● Consegna
Stabilisci se ciascuna affermazione concorda con il testo sulla profezia di McLuhan, rispondendo sì o no e citando alla lettera le parole decisive del testo. (a) Le finestre spalancate dai nuovi media potranno essere richiuse. (b) La rappresentazione della realtà ha finito per coincidere con la realtà stessa. (c) La comunicazione si amplifica stabilendo relazioni un tempo inimmaginabili.

● Brano da leggere
--------

LA PROFEZIA DI McLUHAN
ovvero la contemporaneità come ritorno al prealfabetico
di Massimiliano Sardina
(Su Amedit n. 28 – Settembre 2016)
Schermi e schermetti dei nuovi media ipertecnologici hanno modificato profondamente la nostra percezione della realtà. Hanno spalancato finestre che sarà impossibile richiudere. Ogni aspetto della realtà contingente appare, nel bene e nel male, sempre più filtrato, virato, condiviso. La comunicazione, rotti gli steccati tradizionali, si va amplificando altrove, stabilendo relazioni un tempo inimmaginabili. La rappresentazione della realtà, fedele o fuorviata che sia, ha finito per coincidere con la realtà stessa, e viceversa, in un’unica soluzione di continuità. Quando la sovrapposizione si fa compenetrazione è davvero arduo distinguere, subentra così una fluidità di fondo, un flusso che convoglia il tutto in un unico grande gorgo.

--------

● Materiale fornito

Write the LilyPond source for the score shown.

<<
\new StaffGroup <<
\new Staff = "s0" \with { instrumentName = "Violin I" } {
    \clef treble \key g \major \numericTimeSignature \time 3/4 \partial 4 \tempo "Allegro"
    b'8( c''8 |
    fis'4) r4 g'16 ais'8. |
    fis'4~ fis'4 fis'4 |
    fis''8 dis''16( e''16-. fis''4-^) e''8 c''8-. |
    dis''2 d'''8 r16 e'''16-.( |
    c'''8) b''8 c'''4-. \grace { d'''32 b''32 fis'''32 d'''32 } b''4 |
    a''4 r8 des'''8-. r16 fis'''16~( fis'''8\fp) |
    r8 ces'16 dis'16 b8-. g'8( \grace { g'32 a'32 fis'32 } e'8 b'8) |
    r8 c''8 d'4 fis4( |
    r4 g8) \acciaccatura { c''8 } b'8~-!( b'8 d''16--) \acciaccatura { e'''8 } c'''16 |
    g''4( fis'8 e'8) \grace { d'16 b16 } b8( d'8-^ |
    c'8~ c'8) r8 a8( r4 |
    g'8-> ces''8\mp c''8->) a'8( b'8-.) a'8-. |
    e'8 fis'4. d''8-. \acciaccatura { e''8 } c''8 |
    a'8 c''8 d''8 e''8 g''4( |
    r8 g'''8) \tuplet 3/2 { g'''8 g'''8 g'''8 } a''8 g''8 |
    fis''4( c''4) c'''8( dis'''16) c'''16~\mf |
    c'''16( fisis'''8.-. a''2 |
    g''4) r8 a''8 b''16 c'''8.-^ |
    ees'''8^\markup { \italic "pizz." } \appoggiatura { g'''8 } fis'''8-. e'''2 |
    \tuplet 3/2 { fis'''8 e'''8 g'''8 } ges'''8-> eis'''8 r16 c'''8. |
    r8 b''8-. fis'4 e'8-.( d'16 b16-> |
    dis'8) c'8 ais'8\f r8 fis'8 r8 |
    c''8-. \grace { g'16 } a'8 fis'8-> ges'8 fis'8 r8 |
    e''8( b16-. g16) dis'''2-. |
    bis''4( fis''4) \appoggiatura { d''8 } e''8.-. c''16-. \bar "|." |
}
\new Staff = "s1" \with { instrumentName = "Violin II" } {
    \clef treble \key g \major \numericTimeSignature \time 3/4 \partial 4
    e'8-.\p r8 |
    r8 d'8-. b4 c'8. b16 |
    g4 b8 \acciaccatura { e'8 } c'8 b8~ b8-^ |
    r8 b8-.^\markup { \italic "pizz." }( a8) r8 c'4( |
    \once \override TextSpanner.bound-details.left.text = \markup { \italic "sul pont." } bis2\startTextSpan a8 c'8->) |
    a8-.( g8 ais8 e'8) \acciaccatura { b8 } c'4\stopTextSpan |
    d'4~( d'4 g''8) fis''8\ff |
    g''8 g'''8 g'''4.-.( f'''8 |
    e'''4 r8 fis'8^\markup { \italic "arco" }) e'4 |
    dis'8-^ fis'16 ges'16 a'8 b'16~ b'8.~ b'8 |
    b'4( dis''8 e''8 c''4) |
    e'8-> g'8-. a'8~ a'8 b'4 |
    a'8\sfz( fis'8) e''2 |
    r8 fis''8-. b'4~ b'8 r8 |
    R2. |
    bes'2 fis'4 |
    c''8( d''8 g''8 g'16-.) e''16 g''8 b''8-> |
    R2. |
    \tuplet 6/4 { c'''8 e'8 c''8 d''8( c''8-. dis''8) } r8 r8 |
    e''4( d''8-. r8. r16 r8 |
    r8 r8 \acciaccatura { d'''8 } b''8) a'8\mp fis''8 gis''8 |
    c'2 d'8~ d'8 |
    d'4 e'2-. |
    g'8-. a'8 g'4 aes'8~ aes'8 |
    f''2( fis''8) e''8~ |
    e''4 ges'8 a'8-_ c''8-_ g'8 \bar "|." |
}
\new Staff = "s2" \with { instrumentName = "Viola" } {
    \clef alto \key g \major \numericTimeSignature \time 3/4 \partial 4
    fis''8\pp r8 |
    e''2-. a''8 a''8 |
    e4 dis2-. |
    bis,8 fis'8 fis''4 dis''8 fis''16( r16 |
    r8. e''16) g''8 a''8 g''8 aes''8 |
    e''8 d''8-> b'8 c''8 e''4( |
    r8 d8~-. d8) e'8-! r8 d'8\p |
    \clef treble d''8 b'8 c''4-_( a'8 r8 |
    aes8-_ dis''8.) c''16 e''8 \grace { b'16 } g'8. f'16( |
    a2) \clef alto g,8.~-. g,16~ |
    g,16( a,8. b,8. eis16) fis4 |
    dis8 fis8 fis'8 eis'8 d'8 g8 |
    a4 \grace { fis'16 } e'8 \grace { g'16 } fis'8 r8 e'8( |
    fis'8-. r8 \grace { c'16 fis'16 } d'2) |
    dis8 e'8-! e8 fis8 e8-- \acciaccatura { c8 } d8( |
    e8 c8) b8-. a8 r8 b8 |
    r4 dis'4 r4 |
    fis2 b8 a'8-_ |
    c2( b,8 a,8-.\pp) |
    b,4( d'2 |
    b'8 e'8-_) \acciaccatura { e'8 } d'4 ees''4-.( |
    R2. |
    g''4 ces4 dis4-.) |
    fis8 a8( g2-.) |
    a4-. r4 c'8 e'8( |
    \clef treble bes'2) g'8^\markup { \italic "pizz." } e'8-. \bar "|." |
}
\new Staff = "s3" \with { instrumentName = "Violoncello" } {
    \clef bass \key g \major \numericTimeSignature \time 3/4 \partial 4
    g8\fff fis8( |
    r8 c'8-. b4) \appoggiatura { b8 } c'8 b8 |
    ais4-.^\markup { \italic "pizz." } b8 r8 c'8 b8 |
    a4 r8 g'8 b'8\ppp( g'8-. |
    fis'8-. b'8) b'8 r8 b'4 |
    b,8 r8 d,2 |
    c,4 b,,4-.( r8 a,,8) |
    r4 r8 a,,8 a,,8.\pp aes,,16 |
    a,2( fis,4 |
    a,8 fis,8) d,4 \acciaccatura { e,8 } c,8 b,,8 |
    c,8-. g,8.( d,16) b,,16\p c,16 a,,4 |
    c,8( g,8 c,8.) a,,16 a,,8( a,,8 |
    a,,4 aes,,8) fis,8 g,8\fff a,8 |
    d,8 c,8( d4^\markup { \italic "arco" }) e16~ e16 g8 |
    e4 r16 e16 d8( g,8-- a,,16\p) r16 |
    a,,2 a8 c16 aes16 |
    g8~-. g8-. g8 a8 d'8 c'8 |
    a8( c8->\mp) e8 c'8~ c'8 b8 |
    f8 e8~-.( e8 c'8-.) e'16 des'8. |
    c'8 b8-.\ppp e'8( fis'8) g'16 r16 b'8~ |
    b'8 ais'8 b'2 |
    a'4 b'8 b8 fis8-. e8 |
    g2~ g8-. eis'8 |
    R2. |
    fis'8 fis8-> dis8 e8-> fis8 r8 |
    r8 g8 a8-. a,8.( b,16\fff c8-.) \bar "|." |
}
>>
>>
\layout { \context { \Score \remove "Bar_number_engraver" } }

--------

● Soluzione
(a) No: «Hanno spalancato finestre che sarà impossibile richiudere.»
(b) Sì: «La rappresentazione della realtà, fedele o fuorviata che sia, ha finito per coincidere con la realtà stessa».
(c) Sì: «si va amplificando altrove, stabilendo relazioni un tempo inimmaginabili».